# Submission Crowd Wisdom
### Train A Model To Classify Submissions Using The Judgements Passed By Commenters.

In [28]:
import praw
from submission_corpus import SubmissionCorpus
from subreddit_corpus import SubredditCorpus
from ngram_classifier import NgramJudgementClassifier
import os

#### Step 1: Find A Judgemental Subreddit

In [2]:
subreddit_name = 'AmITheAsshole'
judgement_categories = ['YTA', 'NTA', 'ESH', 'NAH', 'INFO']

#### Step 2: Use Reddit API To Load Subreddit

In [3]:
client_id = '71ZX5Cupn2Ohpg'
client_secret = 'nzCz5_WlQM4LbJxX-t_3m-tPgZw'

reddit = praw.Reddit(user_agent='Comment Extraction',client_id=client_id, client_secret=client_secret)
subreddit = reddit.subreddit(subreddit_name)

#### Step 3: Generate Corpus Of Submissions To Selected Subreddit.

In [4]:
# Check if submission corpora were already created 
# (to save the time of creating them again!)
filenames = [category+'.txt' for category in judgement_categories]
source_already_exists = any([True if filename not in os.listdir() else False for filename in filenames])

# If the submission corpora are not in the current directory, build corpora.
if not source_already_exists:
    sc = SubredditCorpus(subreddit, retrieval_limit=5000, bfs_depth=1, judgement_categories=judgement_categories)
    labeled_submissions = sc.get_subredditCorpus()
    submission_text = [tup[1] for tup in labeled_submissions]

#### Step 4: Pick Hyperparameters.
  
As the number of judgement categories and the vocabulary increases, the smoothing constant should be reduced, otherwise the probability of a 0 frequency word/N-gram will become closer to the probability of a high frequency word/N-gram.
  
As N increases, the number of unique N-grams usually (though not always) increases. This increase will result in a larger vocabulary, and a larger number of 0frequency N-grams that must be smoothed.  
  
If you would like to evaluate model performance, you can set a train/test split using train_prop. 

In [29]:
N=1,
smoothing_constant = 0.001
train_prop = 0.8

#### Step 4: Build The Model.

In [20]:
clf = NgramJudgementClassifier(filenames, N=1,
                               smoothing_constant=0.001,
                               train_prop=0.8)

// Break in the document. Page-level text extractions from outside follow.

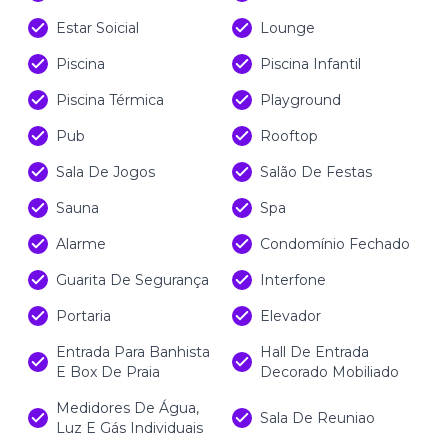
Estar Soicial
Lounge
Piscina
Piscina Infantil
Piscina Térmica
Playground
Pub
Rooftop
Sala De Jogos
Salão De Festas
Sauna
Spa
Alarme
Condomínio Fechado
Guarita De Segurança
Interfone
Portaria
Elevador
Entrada Para Banhista
Hall De Entrada
E Box De Praia
Decorado Mobiliado
Medidores De Água,
Sala De Reuniao
Luz E Gás Individuais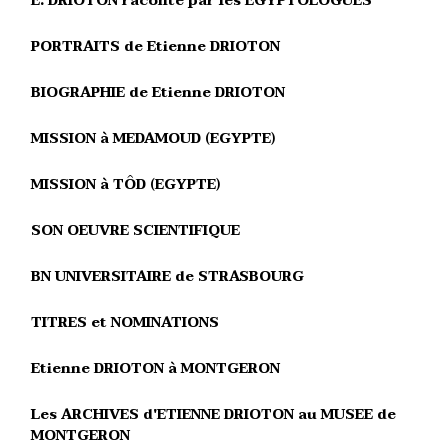
E. DRIOTON raconté par les EGYPTOLOGUES
PORTRAITS de Etienne DRIOTON
BIOGRAPHIE de Etienne DRIOTON
MISSION à MEDAMOUD (EGYPTE)
MISSION à TÔD (EGYPTE)
SON OEUVRE SCIENTIFIQUE
BN UNIVERSITAIRE de STRASBOURG
TITRES et NOMINATIONS
Etienne DRIOTON à MONTGERON
Les ARCHIVES d'ETIENNE DRIOTON au MUSEE de
MONTGERON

#### Step 4a: Evaluate The Model

In [34]:
#clf.run_splitTest()

#### Step 5: Pick/Write A Submission To Classify.

In [35]:

submission_1 = "I'm secretly obsessed with cheese. I'm considering becoming overtly obsessed with cheese. I want to rid the earth of those who do not like cheese; excusing those with dietary preferences/restrictions against dairy. WIBTA if I were to start my dairy fueled conquest of the food pyramid?"
submission_2 = "I want to help my brother with his anxiety, but I'm not sure what to do. I don't want to make things worse, but I also feel bad if I don't do anything. WIBTA if I try my best to help him (even though I'm not a professional)?" 

#### Step 6: Classify.

In [36]:
judgement_categories[clf.predict(submission1)]

'NTA'